INSTRUCTIONS FOR THE TASK →
Please copy out all the data. Every detail stays the same.

RECORD SET →
▶
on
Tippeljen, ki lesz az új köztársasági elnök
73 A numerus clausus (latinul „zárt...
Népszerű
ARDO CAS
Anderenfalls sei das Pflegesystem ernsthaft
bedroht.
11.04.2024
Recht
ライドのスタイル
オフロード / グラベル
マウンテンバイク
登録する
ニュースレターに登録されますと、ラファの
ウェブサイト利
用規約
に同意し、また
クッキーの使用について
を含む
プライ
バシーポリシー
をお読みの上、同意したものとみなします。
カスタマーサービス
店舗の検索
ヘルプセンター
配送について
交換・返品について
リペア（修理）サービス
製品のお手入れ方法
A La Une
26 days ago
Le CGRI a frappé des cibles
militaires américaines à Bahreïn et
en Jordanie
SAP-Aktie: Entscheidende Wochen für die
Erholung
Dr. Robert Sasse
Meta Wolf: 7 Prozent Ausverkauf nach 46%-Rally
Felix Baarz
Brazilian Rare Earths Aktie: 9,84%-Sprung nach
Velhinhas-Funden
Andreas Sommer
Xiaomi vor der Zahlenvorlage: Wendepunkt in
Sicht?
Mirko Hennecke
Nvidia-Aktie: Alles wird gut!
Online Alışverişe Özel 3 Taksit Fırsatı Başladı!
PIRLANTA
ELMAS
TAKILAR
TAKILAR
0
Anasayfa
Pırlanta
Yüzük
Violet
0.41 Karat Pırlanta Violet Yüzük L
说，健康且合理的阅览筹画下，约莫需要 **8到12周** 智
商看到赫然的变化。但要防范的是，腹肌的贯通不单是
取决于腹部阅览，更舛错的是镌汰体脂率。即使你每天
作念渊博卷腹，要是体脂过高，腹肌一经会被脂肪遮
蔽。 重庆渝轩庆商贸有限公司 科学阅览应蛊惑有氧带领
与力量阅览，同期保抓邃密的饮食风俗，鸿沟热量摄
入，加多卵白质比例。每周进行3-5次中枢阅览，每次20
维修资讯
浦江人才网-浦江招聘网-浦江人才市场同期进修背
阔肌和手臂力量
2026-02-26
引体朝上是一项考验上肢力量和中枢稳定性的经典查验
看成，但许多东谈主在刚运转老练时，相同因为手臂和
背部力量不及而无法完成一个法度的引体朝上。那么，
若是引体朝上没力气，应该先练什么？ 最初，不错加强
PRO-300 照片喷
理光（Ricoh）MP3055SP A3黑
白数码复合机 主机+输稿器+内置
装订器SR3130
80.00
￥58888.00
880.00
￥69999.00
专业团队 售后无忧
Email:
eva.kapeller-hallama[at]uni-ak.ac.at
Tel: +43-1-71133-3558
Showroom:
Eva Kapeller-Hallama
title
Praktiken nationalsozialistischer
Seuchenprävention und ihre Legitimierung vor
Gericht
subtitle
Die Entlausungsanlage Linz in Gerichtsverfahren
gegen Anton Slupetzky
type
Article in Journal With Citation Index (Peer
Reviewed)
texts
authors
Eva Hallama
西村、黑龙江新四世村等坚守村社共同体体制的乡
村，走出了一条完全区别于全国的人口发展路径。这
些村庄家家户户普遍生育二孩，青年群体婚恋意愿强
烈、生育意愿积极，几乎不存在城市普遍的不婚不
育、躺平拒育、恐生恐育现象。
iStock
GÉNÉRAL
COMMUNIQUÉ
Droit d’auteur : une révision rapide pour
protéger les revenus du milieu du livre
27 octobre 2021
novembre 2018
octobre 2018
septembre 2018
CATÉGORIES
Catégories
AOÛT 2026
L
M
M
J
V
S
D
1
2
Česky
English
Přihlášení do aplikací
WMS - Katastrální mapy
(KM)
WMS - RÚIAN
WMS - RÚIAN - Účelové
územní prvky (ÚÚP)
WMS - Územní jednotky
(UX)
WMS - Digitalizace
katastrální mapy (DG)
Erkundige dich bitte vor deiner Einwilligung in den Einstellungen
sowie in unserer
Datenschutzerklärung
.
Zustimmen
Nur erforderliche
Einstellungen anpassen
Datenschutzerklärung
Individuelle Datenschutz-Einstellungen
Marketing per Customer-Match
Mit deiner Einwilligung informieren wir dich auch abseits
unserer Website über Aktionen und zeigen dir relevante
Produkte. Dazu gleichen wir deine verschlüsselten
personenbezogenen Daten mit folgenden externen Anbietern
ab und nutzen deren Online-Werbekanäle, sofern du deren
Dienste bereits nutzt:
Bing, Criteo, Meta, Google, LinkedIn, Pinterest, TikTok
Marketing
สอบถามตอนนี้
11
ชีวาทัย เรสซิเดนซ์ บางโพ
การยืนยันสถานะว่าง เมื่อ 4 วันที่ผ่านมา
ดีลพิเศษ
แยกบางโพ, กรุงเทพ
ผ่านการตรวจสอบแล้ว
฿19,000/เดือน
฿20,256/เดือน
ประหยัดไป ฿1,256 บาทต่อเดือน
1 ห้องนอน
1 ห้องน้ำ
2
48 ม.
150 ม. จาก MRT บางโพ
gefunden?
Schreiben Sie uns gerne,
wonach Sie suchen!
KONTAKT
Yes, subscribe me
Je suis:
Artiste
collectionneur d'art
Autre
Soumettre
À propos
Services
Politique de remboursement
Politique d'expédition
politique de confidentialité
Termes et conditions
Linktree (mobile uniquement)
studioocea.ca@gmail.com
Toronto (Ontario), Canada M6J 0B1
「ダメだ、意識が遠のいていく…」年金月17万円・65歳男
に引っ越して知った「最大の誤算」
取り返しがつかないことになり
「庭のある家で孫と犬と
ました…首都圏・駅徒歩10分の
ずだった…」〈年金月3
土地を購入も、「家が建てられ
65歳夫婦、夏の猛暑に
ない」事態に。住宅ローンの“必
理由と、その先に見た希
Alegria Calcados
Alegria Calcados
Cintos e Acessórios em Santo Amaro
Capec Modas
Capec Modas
◀
EXERCISE ANSWER →
on
Tippeljen, ki lesz az új köztársasági elnök
73 A numerus clausus (latinul „zárt...
Népszerű
ARDO CAS
Anderenfalls sei das Pflegesystem ernsthaft
bedroht.
11.04.2024
Recht
ライドのスタイル
オフロード / グラベル
マウンテンバイク
登録する
ニュースレターに登録されますと、ラファの
ウェブサイト利
用規約
に同意し、また
クッキーの使用について
を含む
プライ
バシーポリシー
をお読みの上、同意したものとみなします。
カスタマーサービス
店舗の検索
ヘルプセンター
配送について
交換・返品について
リペア（修理）サービス
製品のお手入れ方法
A La Une
26 days ago
Le CGRI a frappé des cibles
militaires américaines à Bahreïn et
en Jordanie
SAP-Aktie: Entscheidende Wochen für die
Erholung
Dr. Robert Sasse
Meta Wolf: 7 Prozent Ausverkauf nach 46%-Rally
Felix Baarz
Brazilian Rare Earths Aktie: 9,84%-Sprung nach
Velhinhas-Funden
Andreas Sommer
Xiaomi vor der Zahlenvorlage: Wendepunkt in
Sicht?
Mirko Hennecke
Nvidia-Aktie: Alles wird gut!
Online Alışverişe Özel 3 Taksit Fırsatı Başladı!
PIRLANTA
ELMAS
TAKILAR
TAKILAR
0
Anasayfa
Pırlanta
Yüzük
Violet
0.41 Karat Pırlanta Violet Yüzük L
说，健康且合理的阅览筹画下，约莫需要 **8到12周** 智
商看到赫然的变化。但要防范的是，腹肌的贯通不单是
取决于腹部阅览，更舛错的是镌汰体脂率。即使你每天
作念渊博卷腹，要是体脂过高，腹肌一经会被脂肪遮
蔽。 重庆渝轩庆商贸有限公司 科学阅览应蛊惑有氧带领
与力量阅览，同期保抓邃密的饮食风俗，鸿沟热量摄
入，加多卵白质比例。每周进行3-5次中枢阅览，每次20
维修资讯
浦江人才网-浦江招聘网-浦江人才市场同期进修背
阔肌和手臂力量
2026-02-26
引体朝上是一项考验上肢力量和中枢稳定性的经典查验
看成，但许多东谈主在刚运转老练时，相同因为手臂和
背部力量不及而无法完成一个法度的引体朝上。那么，
若是引体朝上没力气，应该先练什么？ 最初，不错加强
PRO-300 照片喷
理光（Ricoh）MP3055SP A3黑
白数码复合机 主机+输稿器+内置
装订器SR3130
80.00
￥58888.00
880.00
￥69999.00
专业团队 售后无忧
Email:
eva.kapeller-hallama[at]uni-ak.ac.at
Tel: +43-1-71133-3558
Showroom:
Eva Kapeller-Hallama
title
Praktiken nationalsozialistischer
Seuchenprävention und ihre Legitimierung vor
Gericht
subtitle
Die Entlausungsanlage Linz in Gerichtsverfahren
gegen Anton Slupetzky
type
Article in Journal With Citation Index (Peer
Reviewed)
texts
authors
Eva Hallama
西村、黑龙江新四世村等坚守村社共同体体制的乡
村，走出了一条完全区别于全国的人口发展路径。这
些村庄家家户户普遍生育二孩，青年群体婚恋意愿强
烈、生育意愿积极，几乎不存在城市普遍的不婚不
育、躺平拒育、恐生恐育现象。
iStock
GÉNÉRAL
COMMUNIQUÉ
Droit d’auteur : une révision rapide pour
protéger les revenus du milieu du livre
27 octobre 2021
novembre 2018
octobre 2018
septembre 2018
CATÉGORIES
Catégories
AOÛT 2026
L
M
M
J
V
S
D
1
2
Česky
English
Přihlášení do aplikací
WMS - Katastrální mapy
(KM)
WMS - RÚIAN
WMS - RÚIAN - Účelové
územní prvky (ÚÚP)
WMS - Územní jednotky
(UX)
WMS - Digitalizace
katastrální mapy (DG)
Erkundige dich bitte vor deiner Einwilligung in den Einstellungen
sowie in unserer
Datenschutzerklärung
.
Zustimmen
Nur erforderliche
Einstellungen anpassen
Datenschutzerklärung
Individuelle Datenschutz-Einstellungen
Marketing per Customer-Match
Mit deiner Einwilligung informieren wir dich auch abseits
unserer Website über Aktionen und zeigen dir relevante
Produkte. Dazu gleichen wir deine verschlüsselten
personenbezogenen Daten mit folgenden externen Anbietern
ab und nutzen deren Online-Werbekanäle, sofern du deren
Dienste bereits nutzt:
Bing, Criteo, Meta, Google, LinkedIn, Pinterest, TikTok
Marketing
สอบถามตอนนี้
11
ชีวาทัย เรสซิเดนซ์ บางโพ
การยืนยันสถานะว่าง เมื่อ 4 วันที่ผ่านมา
ดีลพิเศษ
แยกบางโพ, กรุงเทพ
ผ่านการตรวจสอบแล้ว
฿19,000/เดือน
฿20,256/เดือน
ประหยัดไป ฿1,256 บาทต่อเดือน
1 ห้องนอน
1 ห้องน้ำ
2
48 ม.
150 ม. จาก MRT บางโพ
gefunden?
Schreiben Sie uns gerne,
wonach Sie suchen!
KONTAKT
Yes, subscribe me
Je suis:
Artiste
collectionneur d'art
Autre
Soumettre
À propos
Services
Politique de remboursement
Politique d'expédition
politique de confidentialité
Termes et conditions
Linktree (mobile uniquement)
studioocea.ca@gmail.com
Toronto (Ontario), Canada M6J 0B1
「ダメだ、意識が遠のいていく…」年金月17万円・65歳男
に引っ越して知った「最大の誤算」
取り返しがつかないことになり
「庭のある家で孫と犬と
ました…首都圏・駅徒歩10分の
ずだった…」〈年金月3
土地を購入も、「家が建てられ
65歳夫婦、夏の猛暑に
ない」事態に。住宅ローンの“必
理由と、その先に見た希
Alegria Calcados
Alegria Calcados
Cintos e Acessórios em Santo Amaro
Capec Modas
Capec Modas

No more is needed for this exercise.